Não se pode esquecer do notório ministro Ricardo Lewandowski, que, segundo o jornalista Leonardo Sarmento, é um ministro que possui como marca maior de seus posicionamentos a ortodoxa defesa de sua posição político-partidária. Posicionou-se assim como ministro em toda “era petista”, tanto nos períodos pré-presidência como no período em que ostentou o posto de presidente da Casa. Quase que a totalidade de seus votos e decisões (lato senso) buscou a descaracterização jurídica dos crimes perpetrados pela organização criminosa montada pelo PT, sempre tutelando “os aliados do partido em comento, chegando, em algumas manifestações, a flertar com malabarismos e tergiversações jurídicas –vide repositório jurisprudencial do STF, prestando de fato um inegável desserviço às parciais de equidade e ao sentido democrático da prestação jurisdicional”.

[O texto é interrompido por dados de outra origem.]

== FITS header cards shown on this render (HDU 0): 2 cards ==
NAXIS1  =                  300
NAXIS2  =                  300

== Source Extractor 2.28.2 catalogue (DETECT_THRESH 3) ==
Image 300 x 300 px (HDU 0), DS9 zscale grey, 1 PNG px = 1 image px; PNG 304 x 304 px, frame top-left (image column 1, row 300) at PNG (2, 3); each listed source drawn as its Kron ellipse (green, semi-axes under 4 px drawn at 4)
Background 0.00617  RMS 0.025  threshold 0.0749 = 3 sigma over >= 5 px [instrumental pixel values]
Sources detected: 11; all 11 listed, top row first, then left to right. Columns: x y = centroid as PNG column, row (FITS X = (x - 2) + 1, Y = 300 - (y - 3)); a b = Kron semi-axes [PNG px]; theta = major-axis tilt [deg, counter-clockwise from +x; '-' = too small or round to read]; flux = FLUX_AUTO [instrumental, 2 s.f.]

Alie-se a esse fato, um outro: os depoimentos dos 77 executivos da Odebrecht que fizeram acordo de colaboração premiada com o Ministério Público serão distribuídos a promotores e procuradores de todo o Brasil, colocando a Lava-Jato, na opinião dos próprios promotores, frente ao mesmo problema que viveu, há 10 anos, no caso do Banestado, que desvendou um esquema bilionário de evasão de divisas para paraísos fiscais e, no fim, não deu em nada.

Processos envolvendo centenas de beneficiários e doleiros foram distribuídos pelo país, pois Curitiba não dava conta de processar todos os casos. O resultado foi desmoralizante para a Justiça e para a credibilidade do Judiciário: a maior parte dos processos prescreveu e os réus ficaram impunes.

Não podemos esquecer que o Supremo Tribunal Federal (STF) levou 24 anos para dizer que o assunto de determinado processo não era com ele. O caso faz parte do cenário de morosidade que foi constatado na mais alta Corte do país por um levantamento inédito da FGV Direito Rio. Ao analisar a duração de processos e liminares no Supremo de 1988 a 2013, a instituição verificou que o STF leva, em média, cinco anos para julgar de forma definitiva Ações Diretas de Inconstitucionalidade (Adins) — mas há Adins que ficaram mais de 20 anos até transitar em julgado, ou seja, terem decisão definitiva da Corte sem possibilidade de recurso.

Assim, não será nenhuma novidade quando o STF, atuando de acordo com a sua natural morosidade e impunidade, declarar, peremptoriamente e definitivamente, que os crimes da Lava jato estão prescritos. É a Suprema prescrição, ao lado da Suprema impunidade.